[Sca-cooks] Jam (was Medieval Questionnaire)

Phil Troy / G. Tacitus Adamantius adamantius1 at verizon.net
Sat Oct 27 19:07:07 PDT 2007

On Oct 27, 2007, at 9:59 PM, ranvaig at columbus.rr.com wrote:

>> I disagree with their equating jam with jelly.  They aren't the  
>> same.  Jam
>> is definitely a later "invention".  Or, can anyone show me a "jam"  
>> recipe?
> Rumpolt Confect 23. Ungarische Pflaumen Confect / es sei weiß oder  
> braun. Nimm die sauren Weichesl / und thu die Stengel darvon / setz  
> sie in einem Kessel auf dz Feuwer oder Kolen / und laß auf sieden /  
> denn sie geben von sich selbst Saft genug.
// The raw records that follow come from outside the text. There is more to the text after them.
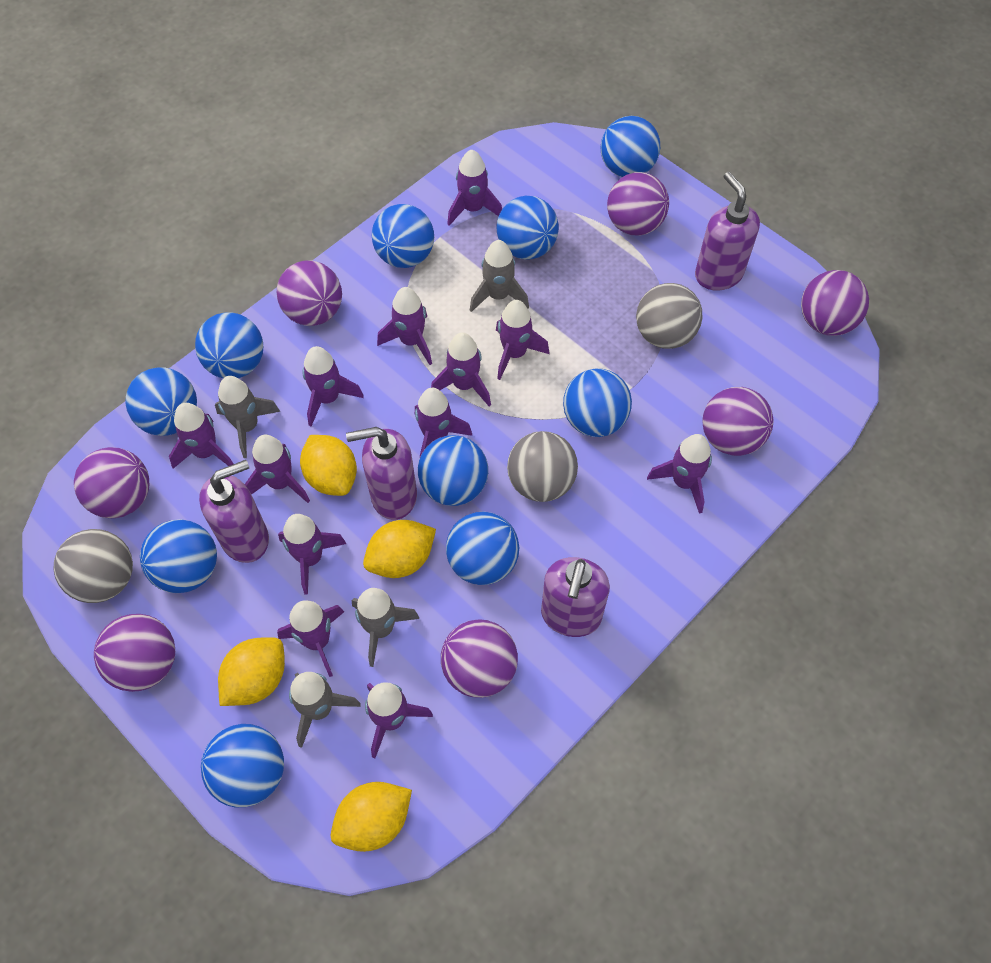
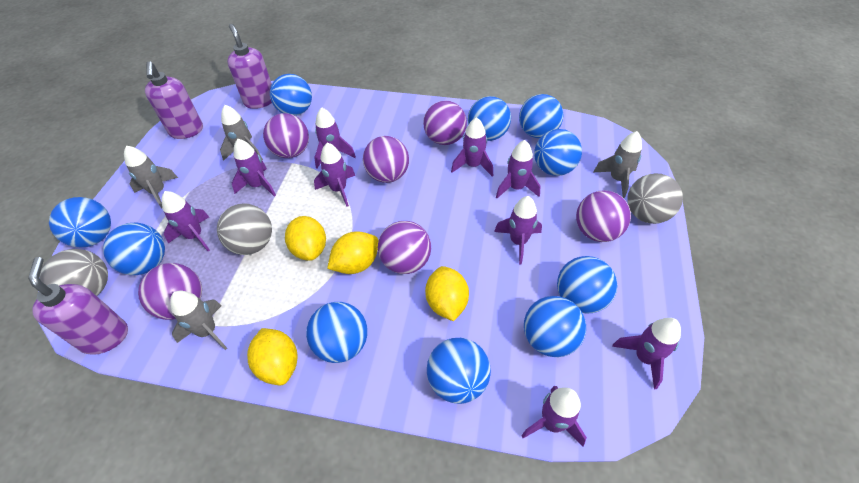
purple ball: 7 -> 6
purple rocket: 12 -> 9
purple soap dispenser: 4 -> 3

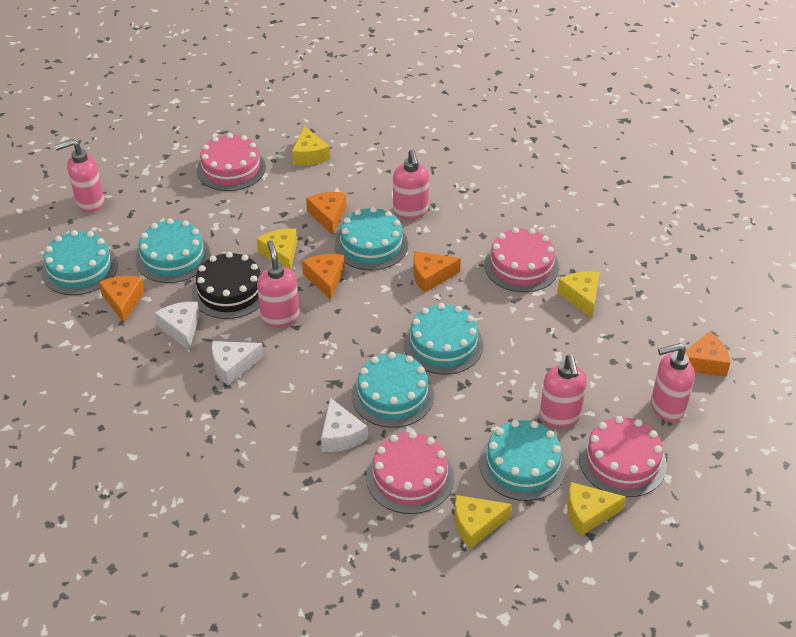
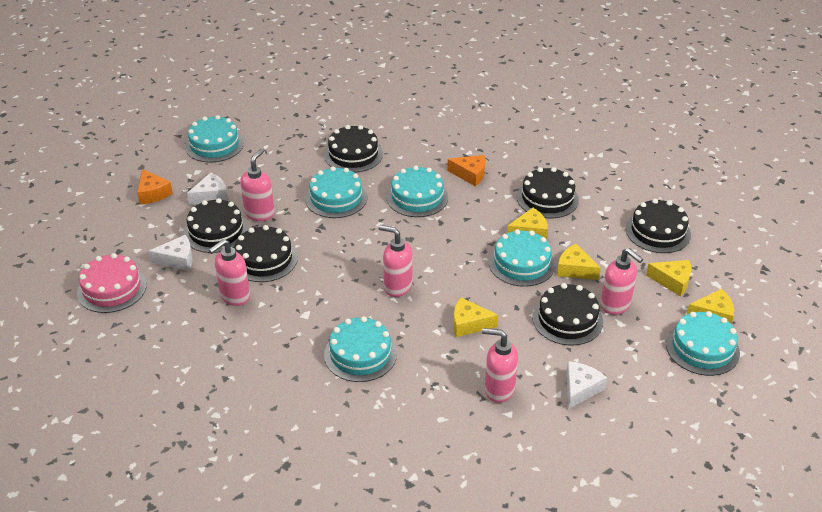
black cake: 1 -> 6
orange cheese: 5 -> 2
pink cake: 4 -> 1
Wenn sie kalt sein / so  
> streich sie durch ein Härin Tuch / thu sie in ein uberzindten  
> Fischkessel / und setz auf Kolen / laß sieden / und rürs umb / daß  
> nicht anbrennet. Und wenns halb eingesotten ist / so nimm  
> gestossenen Zimt und Nelken darunter / machs wohl süß mit Zucker /  
> und laß darmit sieden / biß wohl dick / setz hinweg / und laß kalt  
> werden / so kanstu es aufheben / so helt sichs ein Jar oder zwei.
> Hungarian Plum Preserves/ be it white or brown.  Take the sour  
> cherries/ and take the stems from it/ set them in a kettle over the  
> fire or coals/ and let simmer/ until they give from themselves  
> enough juice.  When it is cold then strain it through a hair cloth/  
> put them in a tinned fishkettle/ and set on coals/ let simmer/ and  
> stir up/ that it doesn't burn.  And when it is half cooked/ then  
> take a little ground cinnamon and cloves in it/ make well sweet with  
> sugar/ and let simmer together/ until it well thickened/ take away/  
> and let cool/ so you can lift it/ and keep it in a jar or two.
> Ok, 1581 for Rumpolt, while period, might not be "medieval".   
> Rumpolt has recipes for a number of other fruits confects too.  This  
> came out very jam-like, although I think it was probably meant to be  
> eaten as a spoon-sweet, rather than spread on bread.

Is there any really strong evidence that it's not a sliceable  
"lechemete" like the many quince, warden, and other fruit pastes you  
see all over France and England throughout period? I note that there's  
no mention of sugar proportions, and the use of the clause "so you can  
lift it".

I mean, this could be jam, but given that there don't seem to be a lot  
of contemporary jam recipes, and there are a lot of more or less  
contemporary recipes for fruit pastes, what are the odds?